__What needs to be done__.
Retype the listing that follows, exactly as written.

=== Begin Enclosure ===

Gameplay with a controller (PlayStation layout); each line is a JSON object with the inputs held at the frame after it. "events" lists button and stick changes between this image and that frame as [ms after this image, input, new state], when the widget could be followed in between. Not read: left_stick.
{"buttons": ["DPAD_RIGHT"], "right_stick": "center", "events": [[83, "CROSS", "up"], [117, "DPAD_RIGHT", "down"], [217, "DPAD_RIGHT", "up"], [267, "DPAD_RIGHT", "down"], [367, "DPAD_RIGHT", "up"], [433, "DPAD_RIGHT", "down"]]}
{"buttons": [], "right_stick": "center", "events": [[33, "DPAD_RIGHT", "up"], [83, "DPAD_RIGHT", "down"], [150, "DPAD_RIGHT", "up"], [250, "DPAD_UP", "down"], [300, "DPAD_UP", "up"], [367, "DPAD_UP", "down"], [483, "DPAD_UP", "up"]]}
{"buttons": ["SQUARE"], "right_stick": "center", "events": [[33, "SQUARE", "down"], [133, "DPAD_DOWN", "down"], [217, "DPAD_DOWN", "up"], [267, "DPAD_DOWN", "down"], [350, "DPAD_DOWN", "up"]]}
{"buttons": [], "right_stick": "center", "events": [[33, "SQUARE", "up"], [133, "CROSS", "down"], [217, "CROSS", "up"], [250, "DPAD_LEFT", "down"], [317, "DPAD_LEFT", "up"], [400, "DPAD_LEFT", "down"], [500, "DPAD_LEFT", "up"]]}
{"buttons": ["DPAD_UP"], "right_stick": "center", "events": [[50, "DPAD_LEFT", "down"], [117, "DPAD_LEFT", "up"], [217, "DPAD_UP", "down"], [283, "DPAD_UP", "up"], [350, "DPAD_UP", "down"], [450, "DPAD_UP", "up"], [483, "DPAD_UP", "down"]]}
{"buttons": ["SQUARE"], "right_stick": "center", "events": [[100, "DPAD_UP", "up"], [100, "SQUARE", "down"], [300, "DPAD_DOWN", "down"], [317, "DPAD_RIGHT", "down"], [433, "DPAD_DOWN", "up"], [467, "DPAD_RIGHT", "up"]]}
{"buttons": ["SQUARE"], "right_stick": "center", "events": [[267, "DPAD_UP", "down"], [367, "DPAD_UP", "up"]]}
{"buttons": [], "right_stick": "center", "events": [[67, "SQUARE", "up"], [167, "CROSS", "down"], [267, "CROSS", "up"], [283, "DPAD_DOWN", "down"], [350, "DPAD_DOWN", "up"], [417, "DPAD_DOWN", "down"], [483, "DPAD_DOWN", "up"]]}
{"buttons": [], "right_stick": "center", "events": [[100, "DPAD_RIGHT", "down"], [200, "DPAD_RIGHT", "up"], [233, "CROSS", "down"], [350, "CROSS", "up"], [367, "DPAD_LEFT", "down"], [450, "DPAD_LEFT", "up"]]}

=== End Enclosure ===

__Final answer__.
Gameplay with a controller (PlayStation layout); each line is a JSON object with the inputs held at the frame after it. "events" lists button and stick changes between this image and that frame as [ms after this image, input, new state], when the widget could be followed in between. Not read: left_stick.
{"buttons": ["DPAD_RIGHT"], "right_stick": "center", "events": [[83, "CROSS", "up"], [117, "DPAD_RIGHT", "down"], [217, "DPAD_RIGHT", "up"], [267, "DPAD_RIGHT", "down"], [367, "DPAD_RIGHT", "up"], [433, "DPAD_RIGHT", "down"]]}
{"buttons": [], "right_stick": "center", "events": [[33, "DPAD_RIGHT", "up"], [83, "DPAD_RIGHT", "down"], [150, "DPAD_RIGHT", "up"], [250, "DPAD_UP", "down"], [300, "DPAD_UP", "up"], [367, "DPAD_UP", "down"], [483, "DPAD_UP", "up"]]}
{"buttons": ["SQUARE"], "right_stick": "center", "events": [[33, "SQUARE", "down"], [133, "DPAD_DOWN", "down"], [217, "DPAD_DOWN", "up"], [267, "DPAD_DOWN", "down"], [350, "DPAD_DOWN", "up"]]}
{"buttons": [], "right_stick": "center", "events": [[33, "SQUARE", "up"], [133, "CROSS", "down"], [217, "CROSS", "up"], [250, "DPAD_LEFT", "down"], [317, "DPAD_LEFT", "up"], [400, "DPAD_LEFT", "down"], [500, "DPAD_LEFT", "up"]]}
{"buttons": ["DPAD_UP"], "right_stick": "center", "events": [[50, "DPAD_LEFT", "down"], [117, "DPAD_LEFT", "up"], [217, "DPAD_UP", "down"], [283, "DPAD_UP", "up"], [350, "DPAD_UP", "down"], [450, "DPAD_UP", "up"], [483, "DPAD_UP", "down"]]}
{"buttons": ["SQUARE"], "right_stick": "center", "events": [[100, "DPAD_UP", "up"], [100, "SQUARE", "down"], [300, "DPAD_DOWN", "down"], [317, "DPAD_RIGHT", "down"], [433, "DPAD_DOWN", "up"], [467, "DPAD_RIGHT", "up"]]}
{"buttons": ["SQUARE"], "right_stick": "center", "events": [[267, "DPAD_UP", "down"], [367, "DPAD_UP", "up"]]}
{"buttons": [], "right_stick": "center", "events": [[67, "SQUARE", "up"], [167, "CROSS", "down"], [267, "CROSS", "up"], [283, "DPAD_DOWN", "down"], [350, "DPAD_DOWN", "up"], [417, "DPAD_DOWN", "down"], [483, "DPAD_DOWN", "up"]]}
{"buttons": [], "right_stick": "center", "events": [[100, "DPAD_RIGHT", "down"], [200, "DPAD_RIGHT", "up"], [233, "CROSS", "down"], [350, "CROSS", "up"], [367, "DPAD_LEFT", "down"], [450, "DPAD_LEFT", "up"]]}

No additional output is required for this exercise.